La protéine de scorpion illumine les tumeurs cérébrales pour les chirurgiens

Jim Olson , neuro-oncologue pédiatrique à l'hôpital pour enfants de Seattle, examinait il y a plusieurs années avec ses collègues le cas d'une jeune fille de 17 ans qui venait de subir une intervention chirurgicale au cerveau pour retirer une tumeur. Une IRM a révélé un morceau de tumeur de la taille d'un pouce laissé derrière lui. Dans la salle d'opération, le tissu tumoral ressemblait à du tissu cérébral sain. Au cours de la réunion d'examen, le chef de la neurochirurgie de l'hôpital s'est tourné vers Olson et lui a dit : Jim, vous devez trouver un moyen d'éclairer ces cellules.





Olson et un résident en neurochirurgie ont donc commencé à chercher un moyen de mettre en évidence les cellules cancéreuses dans la salle d'opération. Finalement, ils sont tombés sur un rapport d'une toxine de scorpion qui se lie aux tumeurs cérébrales mais pas aux cellules saines. En liant une version synthétique de cette protéine à une molécule qui brille dans le proche infrarouge, les chercheurs pensent avoir trouvé ce qu'ils appellent de la peinture tumorale.

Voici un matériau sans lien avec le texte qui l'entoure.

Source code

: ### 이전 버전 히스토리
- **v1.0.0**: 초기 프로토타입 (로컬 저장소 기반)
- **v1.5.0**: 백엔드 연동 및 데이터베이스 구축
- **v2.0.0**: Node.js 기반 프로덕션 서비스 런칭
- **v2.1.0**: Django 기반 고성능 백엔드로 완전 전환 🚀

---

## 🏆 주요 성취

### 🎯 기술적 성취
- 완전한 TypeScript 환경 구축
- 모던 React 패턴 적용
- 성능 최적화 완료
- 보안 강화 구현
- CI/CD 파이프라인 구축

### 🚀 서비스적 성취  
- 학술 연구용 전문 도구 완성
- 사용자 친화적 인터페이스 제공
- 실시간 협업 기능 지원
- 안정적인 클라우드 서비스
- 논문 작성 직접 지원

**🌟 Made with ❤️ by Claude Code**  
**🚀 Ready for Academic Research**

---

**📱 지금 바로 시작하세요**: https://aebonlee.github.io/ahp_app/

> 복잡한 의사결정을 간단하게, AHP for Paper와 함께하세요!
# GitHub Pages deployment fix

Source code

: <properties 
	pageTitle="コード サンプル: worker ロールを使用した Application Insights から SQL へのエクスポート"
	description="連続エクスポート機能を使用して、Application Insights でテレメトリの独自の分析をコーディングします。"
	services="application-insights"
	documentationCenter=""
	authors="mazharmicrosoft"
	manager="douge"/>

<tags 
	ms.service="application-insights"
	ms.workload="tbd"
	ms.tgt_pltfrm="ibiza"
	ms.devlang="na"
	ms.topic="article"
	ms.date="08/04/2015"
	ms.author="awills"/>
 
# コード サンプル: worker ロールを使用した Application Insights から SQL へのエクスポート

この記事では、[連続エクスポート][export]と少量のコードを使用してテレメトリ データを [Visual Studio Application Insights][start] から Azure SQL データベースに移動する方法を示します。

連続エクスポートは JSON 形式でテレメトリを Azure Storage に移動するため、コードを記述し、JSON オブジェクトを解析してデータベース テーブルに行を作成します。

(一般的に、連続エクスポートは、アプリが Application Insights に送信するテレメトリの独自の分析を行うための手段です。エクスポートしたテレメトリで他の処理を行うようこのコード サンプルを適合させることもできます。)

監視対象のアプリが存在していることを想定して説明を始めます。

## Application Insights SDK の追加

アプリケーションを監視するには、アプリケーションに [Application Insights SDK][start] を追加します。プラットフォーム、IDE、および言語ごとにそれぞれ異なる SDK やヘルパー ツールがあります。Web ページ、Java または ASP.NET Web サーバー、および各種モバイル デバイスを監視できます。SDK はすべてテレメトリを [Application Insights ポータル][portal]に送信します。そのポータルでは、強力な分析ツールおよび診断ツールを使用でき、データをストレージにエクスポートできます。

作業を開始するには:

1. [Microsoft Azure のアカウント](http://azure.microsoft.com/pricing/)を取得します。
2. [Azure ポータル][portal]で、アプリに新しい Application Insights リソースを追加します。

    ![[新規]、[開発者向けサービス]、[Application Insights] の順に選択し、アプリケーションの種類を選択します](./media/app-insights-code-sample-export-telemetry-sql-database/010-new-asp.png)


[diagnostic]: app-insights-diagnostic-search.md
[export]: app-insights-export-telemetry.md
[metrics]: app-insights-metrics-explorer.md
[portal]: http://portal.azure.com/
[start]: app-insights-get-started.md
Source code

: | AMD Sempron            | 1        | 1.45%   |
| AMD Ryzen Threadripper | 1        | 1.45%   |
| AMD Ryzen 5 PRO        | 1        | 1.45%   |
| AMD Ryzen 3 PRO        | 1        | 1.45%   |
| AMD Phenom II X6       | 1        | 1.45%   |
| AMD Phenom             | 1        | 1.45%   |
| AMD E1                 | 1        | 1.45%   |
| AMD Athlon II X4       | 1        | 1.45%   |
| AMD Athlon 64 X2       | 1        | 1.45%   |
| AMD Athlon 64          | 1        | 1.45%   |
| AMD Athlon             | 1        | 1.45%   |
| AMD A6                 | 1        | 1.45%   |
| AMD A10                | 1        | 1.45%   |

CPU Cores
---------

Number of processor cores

Dans leur tout premier test, le couple a injecté le composé dans la veine caudale d'une souris dont le corps abritait une tumeur humaine greffée. En 15 à 20 minutes, la tumeur a commencé à briller, brillante et distincte du reste de la souris, explique Olson.

Une entreprise de Seattle appelée Blaze Biosciences a autorisé la technologie du Fred Hutchinson Cancer Center. Olson dit que les essais humains commenceront à la fin de 2013.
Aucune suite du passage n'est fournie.